◆ Task data:

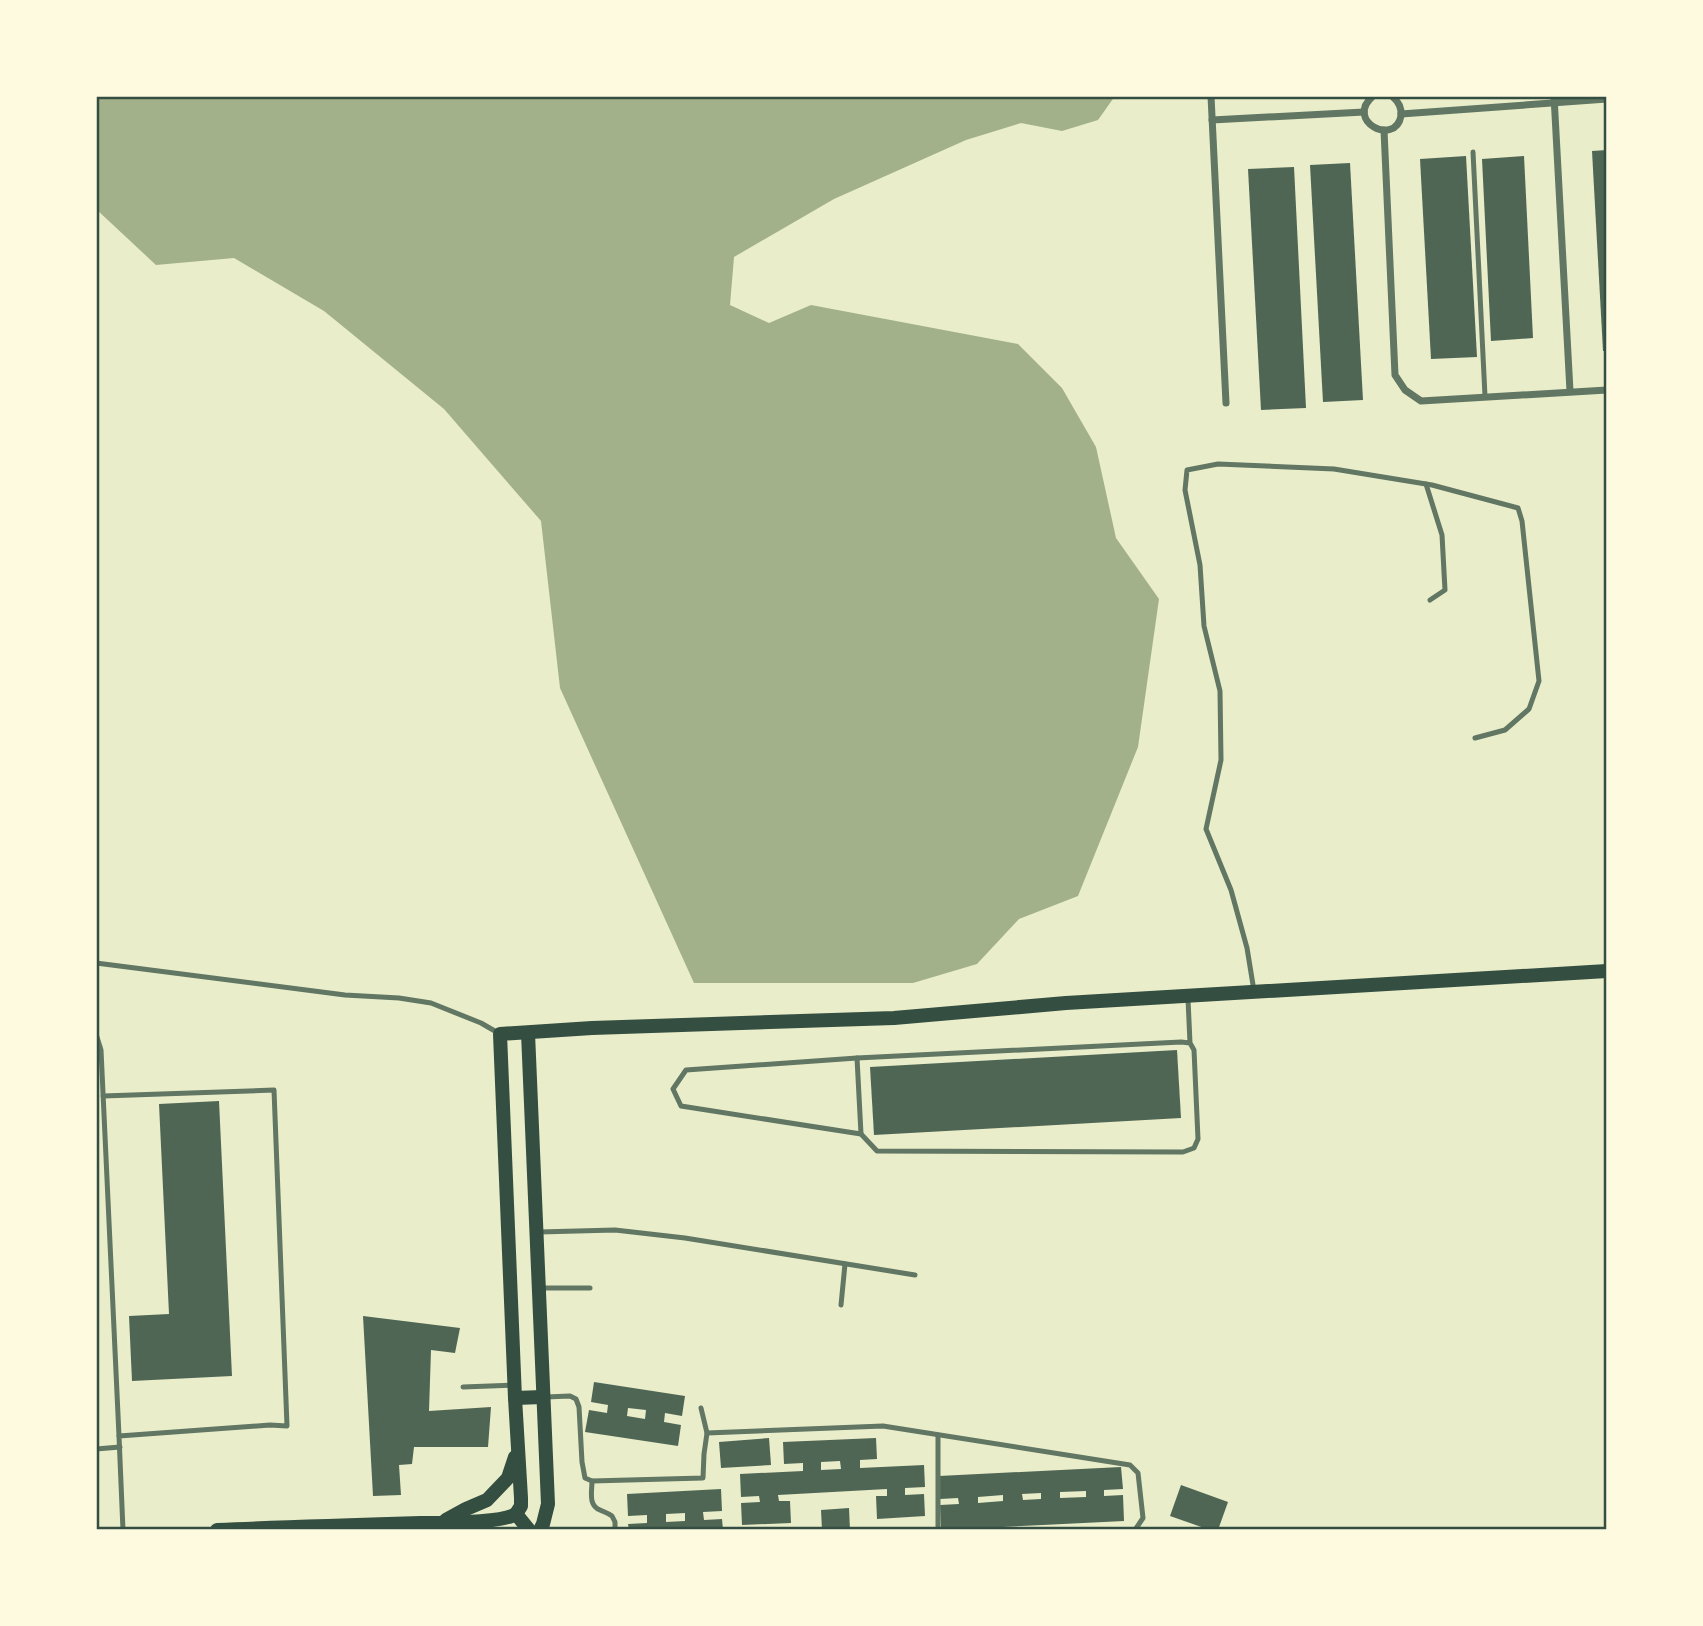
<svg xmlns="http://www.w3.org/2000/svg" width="1703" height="1626" font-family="'Archivo Narrow',sans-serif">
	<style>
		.water { fill: #a3b18a }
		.building { fill: #4f6655; fill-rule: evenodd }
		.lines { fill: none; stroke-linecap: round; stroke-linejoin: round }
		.service { stroke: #617663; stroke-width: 5 }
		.minor { stroke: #617663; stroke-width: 7 }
		.secondary { stroke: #344e41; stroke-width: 14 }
		.neatline { fill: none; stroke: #344e41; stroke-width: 2.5 }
	</style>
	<rect width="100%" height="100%" fill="#e9edc9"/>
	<!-- water -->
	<polygon class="water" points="96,96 1115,96 1098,120 1062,131 1021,123 966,140 834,199 734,257 730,305 769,323 811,305 1018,344 1062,388 1096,447 1116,538 1159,599 1138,747 1078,896 1019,919 977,964 913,983 694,983 560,688 541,521 444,409 324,311 234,258 156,265 96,209"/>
	<!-- building -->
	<g class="building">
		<polygon points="1607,150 1607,351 1603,351 1592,151"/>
		<polygon points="1466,156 1477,357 1431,359 1420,159"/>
		<polygon points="1524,156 1533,338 1491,341 1482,159"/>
		<polygon points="1350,163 1363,400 1323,402 1310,165"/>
		<polygon points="1294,167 1306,408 1261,410 1248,169"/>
		<polygon points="1177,1050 1181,1118 874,1135 870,1067"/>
		<polygon points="219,1101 232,1376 132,1381 129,1316 169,1314 159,1104"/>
		<polygon points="363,1316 460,1328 455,1353 431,1350 429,1411 491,1407 488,1447 414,1447 412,1464 399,1465 401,1495 373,1496"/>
		<path d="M594,1382L685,1396L682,1416L665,1413L664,1422L681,1425L678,1446L585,1432L589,1410L607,1413L608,1405L591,1402ZM628,1408L646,1410L645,1419L627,1416Z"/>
		<polygon points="769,1438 771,1465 721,1468 719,1442"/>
		<path d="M876,1438L877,1459L860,1460V1468L924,1465L925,1487L905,1488V1495L924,1494L925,1516L877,1519L876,1496H887V1489L778,1495L779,1501H790L791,1523L742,1525L741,1503L760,1502L759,1496L741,1497L740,1474L803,1471V1463L784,1464L783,1442ZM840,1461L841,1469L821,1470V1462Z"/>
		<path d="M1121,1467L1123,1489L1104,1490V1496L1123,1495L1124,1521L941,1530L940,1505L959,1504L958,1498L940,1499L939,1476ZM1086,1491V1497L1060,1498V1492ZM1041,1493V1499L1023,1500L1022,1494ZM1003,1495V1501L978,1503V1497Z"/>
		<polygon points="1181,1485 1228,1502 1218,1530 1210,1530 1170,1516"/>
		<path d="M721,1489L722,1511L703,1512L704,1520L722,1519L723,1530H629L628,1524L647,1523V1515L628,1516L627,1494ZM685,1513V1521L666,1522V1514Z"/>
		<polygon points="849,1508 850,1530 822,1530 821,1510"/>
	</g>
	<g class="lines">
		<!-- service -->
		<g class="service">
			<polyline points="1473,152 1485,396"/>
			<polyline points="1426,484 1442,535 1445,590 1430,600"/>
			<polyline points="96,963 345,995 399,998 431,1003 481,1023 500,1034"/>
			<polyline points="1254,991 1247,948 1231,890 1206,829 1221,760 1220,691 1204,626 1200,565 1185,490 1187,470 1218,464 1334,469 1432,485 1518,508 1522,521 1539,681 1529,709 1505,730 1475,738"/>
			<polyline points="1188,999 1190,1043 1194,1050 1198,1139 1194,1148 1183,1152 877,1151 861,1134 681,1106 673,1089 686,1070 857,1058 1181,1042 1190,1043"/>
			<polyline points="96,1034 101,1050 119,1436"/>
			<polyline points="857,1058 861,1134"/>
			<polyline points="103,1096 274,1090 287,1426 270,1425 119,1436 123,1530"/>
			<polyline points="539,1232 615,1230 685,1238 915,1275"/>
			<polyline points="541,1288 590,1288"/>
			<polyline points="841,1305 845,1264"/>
			<polyline points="463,1387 514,1385"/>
			<polyline points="546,1397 570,1396 576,1399 579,1407 582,1462 585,1478 592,1481 703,1478 704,1454 707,1433 701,1408"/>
			<polyline points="707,1433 883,1426 1130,1465 1138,1473 1143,1518 1135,1530"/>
			<polyline points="96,1449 120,1447"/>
			<path d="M592,1481C592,1492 588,1505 600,1510C604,1512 608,1513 612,1516L615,1522V1530"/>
			<polyline points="938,1530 938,1436"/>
		</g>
		<!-- minor -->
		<g class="minor">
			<polyline points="1211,96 1226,403"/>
			<path d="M1373,96C1344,121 1395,147 1401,116C1402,107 1398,101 1392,96"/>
			<polyline points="1554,96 1570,391"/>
			<polyline points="1401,114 1607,99"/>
			<polyline points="1212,120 1364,112"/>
			<polyline points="1384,130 1395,375 1405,390 1421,401 1607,390"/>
		</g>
		<!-- secondary -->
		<g class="secondary">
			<polyline points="528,1033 548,1504 543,1524 540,1530"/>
			<polyline points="515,1398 543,1397"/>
			<polyline points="516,1514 521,1506 521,1498 515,1398 500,1034 592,1028 894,1018 1066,1003 1607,971"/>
			<polyline points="516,1514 529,1530"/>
			<polyline points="446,1520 466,1509 487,1500 508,1478 515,1457"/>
			<path d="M217,1530C285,1527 353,1525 421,1523C440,1523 502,1523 516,1514"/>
		</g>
	</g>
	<!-- border -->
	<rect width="1703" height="1626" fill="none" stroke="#fefae0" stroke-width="196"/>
	<rect x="98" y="98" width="1507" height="1430" class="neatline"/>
</svg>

◆ What you should do: Your copy should restate every record word for word and contain no pictures.

◆ Response below:
<svg xmlns="http://www.w3.org/2000/svg" width="1703" height="1626" font-family="'Archivo Narrow',sans-serif">
	<style>
		.water { fill: #a3b18a }
		.building { fill: #4f6655; fill-rule: evenodd }
		.lines { fill: none; stroke-linecap: round; stroke-linejoin: round }
		.service { stroke: #617663; stroke-width: 5 }
		.minor { stroke: #617663; stroke-width: 7 }
		.secondary { stroke: #344e41; stroke-width: 14 }
		.neatline { fill: none; stroke: #344e41; stroke-width: 2.5 }
	</style>
	<rect width="100%" height="100%" fill="#e9edc9"/>
	<!-- water -->
	<polygon class="water" points="96,96 1115,96 1098,120 1062,131 1021,123 966,140 834,199 734,257 730,305 769,323 811,305 1018,344 1062,388 1096,447 1116,538 1159,599 1138,747 1078,896 1019,919 977,964 913,983 694,983 560,688 541,521 444,409 324,311 234,258 156,265 96,209"/>
	<!-- building -->
	<g class="building">
		<polygon points="1607,150 1607,351 1603,351 1592,151"/>
		<polygon points="1466,156 1477,357 1431,359 1420,159"/>
		<polygon points="1524,156 1533,338 1491,341 1482,159"/>
		<polygon points="1350,163 1363,400 1323,402 1310,165"/>
		<polygon points="1294,167 1306,408 1261,410 1248,169"/>
		<polygon points="1177,1050 1181,1118 874,1135 870,1067"/>
		<polygon points="219,1101 232,1376 132,1381 129,1316 169,1314 159,1104"/>
		<polygon points="363,1316 460,1328 455,1353 431,1350 429,1411 491,1407 488,1447 414,1447 412,1464 399,1465 401,1495 373,1496"/>
		<path d="M594,1382L685,1396L682,1416L665,1413L664,1422L681,1425L678,1446L585,1432L589,1410L607,1413L608,1405L591,1402ZM628,1408L646,1410L645,1419L627,1416Z"/>
		<polygon points="769,1438 771,1465 721,1468 719,1442"/>
		<path d="M876,1438L877,1459L860,1460V1468L924,1465L925,1487L905,1488V1495L924,1494L925,1516L877,1519L876,1496H887V1489L778,1495L779,1501H790L791,1523L742,1525L741,1503L760,1502L759,1496L741,1497L740,1474L803,1471V1463L784,1464L783,1442ZM840,1461L841,1469L821,1470V1462Z"/>
		<path d="M1121,1467L1123,1489L1104,1490V1496L1123,1495L1124,1521L941,1530L940,1505L959,1504L958,1498L940,1499L939,1476ZM1086,1491V1497L1060,1498V1492ZM1041,1493V1499L1023,1500L1022,1494ZM1003,1495V1501L978,1503V1497Z"/>
		<polygon points="1181,1485 1228,1502 1218,1530 1210,1530 1170,1516"/>
		<path d="M721,1489L722,1511L703,1512L704,1520L722,1519L723,1530H629L628,1524L647,1523V1515L628,1516L627,1494ZM685,1513V1521L666,1522V1514Z"/>
		<polygon points="849,1508 850,1530 822,1530 821,1510"/>
	</g>
	<g class="lines">
		<!-- service -->
		<g class="service">
			<polyline points="1473,152 1485,396"/>
			<polyline points="1426,484 1442,535 1445,590 1430,600"/>
			<polyline points="96,963 345,995 399,998 431,1003 481,1023 500,1034"/>
			<polyline points="1254,991 1247,948 1231,890 1206,829 1221,760 1220,691 1204,626 1200,565 1185,490 1187,470 1218,464 1334,469 1432,485 1518,508 1522,521 1539,681 1529,709 1505,730 1475,738"/>
			<polyline points="1188,999 1190,1043 1194,1050 1198,1139 1194,1148 1183,1152 877,1151 861,1134 681,1106 673,1089 686,1070 857,1058 1181,1042 1190,1043"/>
			<polyline points="96,1034 101,1050 119,1436"/>
			<polyline points="857,1058 861,1134"/>
			<polyline points="103,1096 274,1090 287,1426 270,1425 119,1436 123,1530"/>
			<polyline points="539,1232 615,1230 685,1238 915,1275"/>
			<polyline points="541,1288 590,1288"/>
			<polyline points="841,1305 845,1264"/>
			<polyline points="463,1387 514,1385"/>
			<polyline points="546,1397 570,1396 576,1399 579,1407 582,1462 585,1478 592,1481 703,1478 704,1454 707,1433 701,1408"/>
			<polyline points="707,1433 883,1426 1130,1465 1138,1473 1143,1518 1135,1530"/>
			<polyline points="96,1449 120,1447"/>
			<path d="M592,1481C592,1492 588,1505 600,1510C604,1512 608,1513 612,1516L615,1522V1530"/>
			<polyline points="938,1530 938,1436"/>
		</g>
		<!-- minor -->
		<g class="minor">
			<polyline points="1211,96 1226,403"/>
			<path d="M1373,96C1344,121 1395,147 1401,116C1402,107 1398,101 1392,96"/>
			<polyline points="1554,96 1570,391"/>
			<polyline points="1401,114 1607,99"/>
			<polyline points="1212,120 1364,112"/>
			<polyline points="1384,130 1395,375 1405,390 1421,401 1607,390"/>
		</g>
		<!-- secondary -->
		<g class="secondary">
			<polyline points="528,1033 548,1504 543,1524 540,1530"/>
			<polyline points="515,1398 543,1397"/>
			<polyline points="516,1514 521,1506 521,1498 515,1398 500,1034 592,1028 894,1018 1066,1003 1607,971"/>
			<polyline points="516,1514 529,1530"/>
			<polyline points="446,1520 466,1509 487,1500 508,1478 515,1457"/>
			<path d="M217,1530C285,1527 353,1525 421,1523C440,1523 502,1523 516,1514"/>
		</g>
	</g>
	<!-- border -->
	<rect width="1703" height="1626" fill="none" stroke="#fefae0" stroke-width="196"/>
	<rect x="98" y="98" width="1507" height="1430" class="neatline"/>
</svg>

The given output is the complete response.